Polygamy is holding its own as Mali modernizes

An old Malian proverb holds that “marriage is an obligation.” But it’s an obligation that comes with a choice: polygamy or monogamy.

Bruce Whitehouse, assistant professor of anthropology, is conducting research into marriage and its changing role in Mali, a country in northwestern Africa that borders Algeria and the Sahara Desert.

Whitehouse first visited and lived in the country as a Peace Corps volunteer in the late 1990s, and his subsequent research on transnational migration has taken him back five times. It was on one of those trips that he came up with the idea of studying Malian marriage practices.

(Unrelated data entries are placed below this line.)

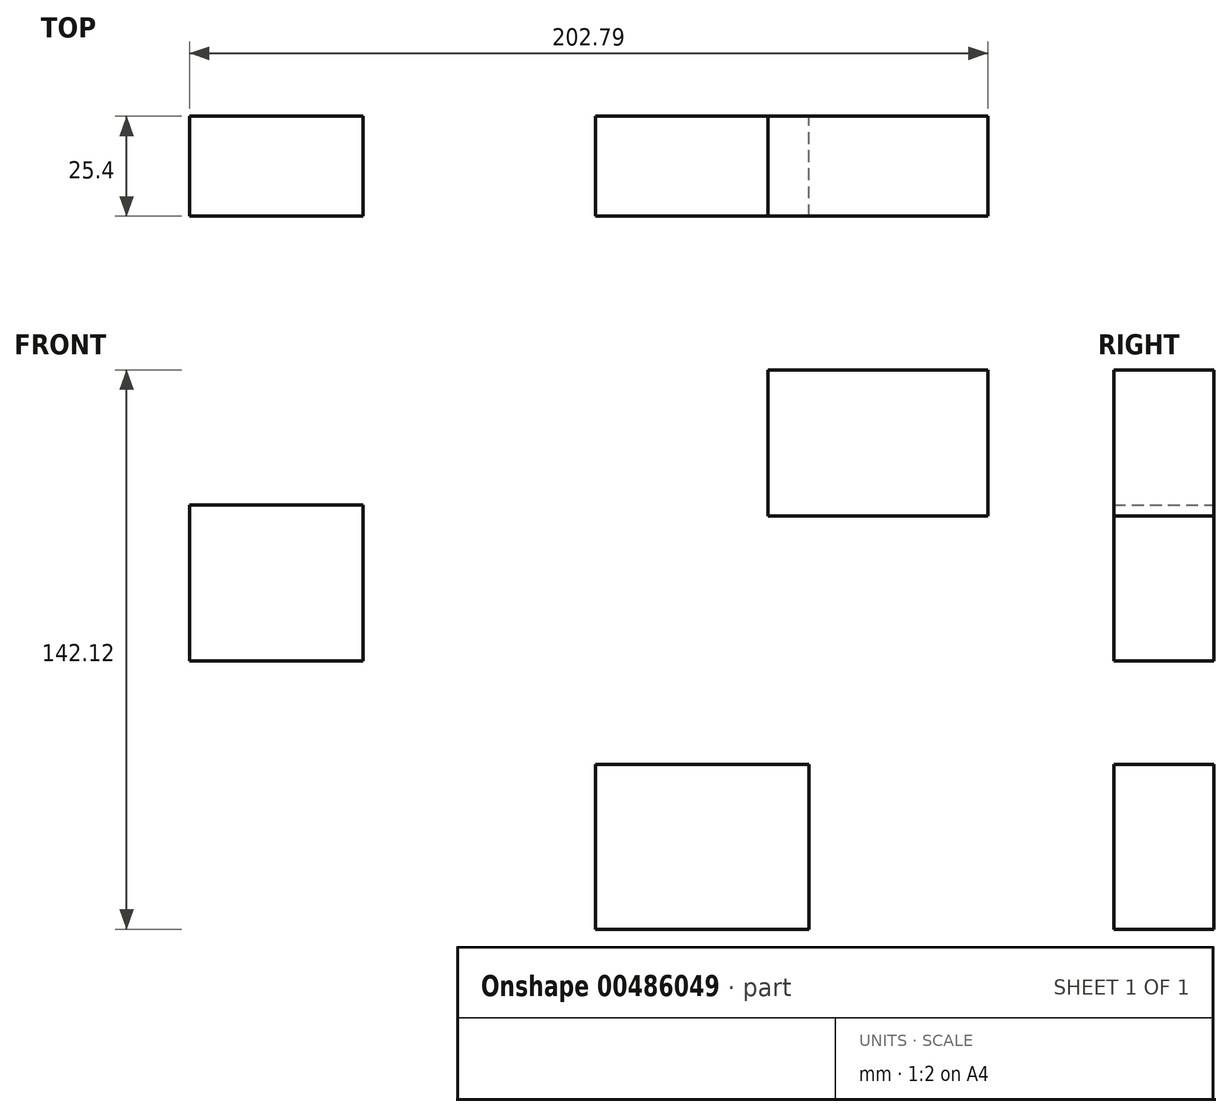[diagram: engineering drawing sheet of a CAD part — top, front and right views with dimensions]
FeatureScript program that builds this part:
annotation { "Feature Type Name" : "Feature", "Feature Type Description" : "" }
export const myFeature = defineFeature(function(context is Context, id is Id, definition is map)
    precondition{}
    {
        {
            var Q0;
            Q0=qCreatedBy(makeId("Front.planeOp"),FACE);
            var sketch = newSketch(context, id + "F0", { "sketchPlane" : qUnion([Q0])});
            skLineSegment(sketch, "E0.bottom", {"start": v(-103.13, 20.35) * mm, "end": v(-59.1, 20.35) * mm});
            skLineSegment(sketch, "E0.top", {"start": v(-103.13, -19.38) * mm, "end": v(-59.1, -19.38) * mm});
            skLineSegment(sketch, "E0.left", {"start": v(-103.13, 20.35) * mm, "end": v(-103.13, -19.38) * mm});
            skLineSegment(sketch, "E0.right", {"start": v(-59.1, 20.35) * mm, "end": v(-59.1, -19.38) * mm});
            skLineSegment(sketch, "E1.bottom", {"start": v(0, -45.64) * mm, "end": v(54.17, -45.64) * mm});
            skLineSegment(sketch, "E1.top", {"start": v(0, -87.5) * mm, "end": v(54.17, -87.5) * mm});
            skLineSegment(sketch, "E1.left", {"start": v(0, -45.64) * mm, "end": v(0, -87.5) * mm});
            skLineSegment(sketch, "E1.right", {"start": v(54.17, -45.64) * mm, "end": v(54.17, -87.5) * mm});
            skLineSegment(sketch, "E2.bottom", {"start": v(43.74, 54.63) * mm, "end": v(99.66, 54.63) * mm});
            skLineSegment(sketch, "E2.top", {"start": v(43.74, 17.47) * mm, "end": v(99.66, 17.47) * mm});
            skLineSegment(sketch, "E2.left", {"start": v(43.74, 54.63) * mm, "end": v(43.74, 17.47) * mm});
            skLineSegment(sketch, "E2.right", {"start": v(99.66, 54.63) * mm, "end": v(99.66, 17.47) * mm});
            skSolve(sketch);
        }
        {
            var Q0;
            Q0 = qSketchRegion(id + "F0", true);
            extrude(context, id + "F1", {"entities" : qUnion([Q0]), "depth" : 25.4 * mm});
        }
    });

With funding from Lehigh’s Center for Global Islamic Studies and Office of International Affairs, Whitehouse took two undergraduate students—Sofía Covarrubias ’12 and Sarah Steinberg ’12—to Mali for one month last summer to conduct research into contemporary marriage in the capital city of Bamako.

Both students are proficient in French, the country’s official language.

“When Professor Whitehouse told me about the trip, I knew it was an opportunity I had to take,” said Steinberg. “I had learned about participant observation and read several ethnographies.  Seeing how this type of research is carried out was a unique and exciting experience.”
An option for men, if women consent

In Mali, where 90 percent of the population is Muslim, men have the option of entering into a polygamous union. Under the law, they must state their preference for polygamy or monogamy when they marry.

Those who choose monogamy need the consent of their first wife later on to take other wives.

While many Muslim countries follow interpretations of Islamic law that allow a man to take up to four wives provided he can treat each equitably, several Muslim-majority countries—including Azerbaijan, Bosnia-Herzegovina, Tunisia and Turkey—prohibit it.

Mali has one of the world’s highest rates of polygamous marriage. At the same time, it is rapidly changing as Western ideas infiltrate society and education levels increase. Traditionally in Malian communities, it was a privilege of wealthy men to take multiple wives.

Yet today in Bamako, says Whitehouse, polygamy cuts across all socioeconomic distinctions, including education.

Whitehouse assumed that the practice of polygamy would be declining in a country that is modernizing. But that’s not what he and his research team found. After attending marriage ceremonies and interviewing college-educated men and women, they began to see an interesting pattern: Young, educated women increasingly say they won’t enter a polygamous marriage. Educated men, however, seem to want to keep that option open, explicitly as a source of leverage in marriage.
Lacking alternatives, more women opt to avoid a stigma

While women may not want to enter into a marriage where the husband maintains the option of polygamy, Whitehouse thinks they currently have few alternatives.

“If you don’t have a husband or father to support you, there is a stigma against being a single woman,” Whitehouse says.

 Many young women feel a kind of desperation to find a husband, and will settle for polygamous unions even when they would prefer monogamous ones, he says. So instead of dying away, the practice of polygamy is being adapted to a new milieu: the urban, educated, modern setting of Bamako.

From the capital, “modernized” practices of polygamy—such as maintaining separate residences for each wife—have spread to Mali’s provincial towns and rural areas. Whitehouse says.

Whitehouse plans to carry out future research into Mali’s marriage dynamics, and he hopes to recruit more Lehigh undergraduate students to help him.

On Tuesday, Oct. 26, he and his students will share details of their study in a video presentation titled “Bamako Wedding Crashers: Reflections on Marriage, Polygamy and Modern Life in an African City.”

The event, part of the fall lecture series of the Center for Global Islamic Studies, will begin at 4:15 p.m. in Room 102 of Maginnes Hall.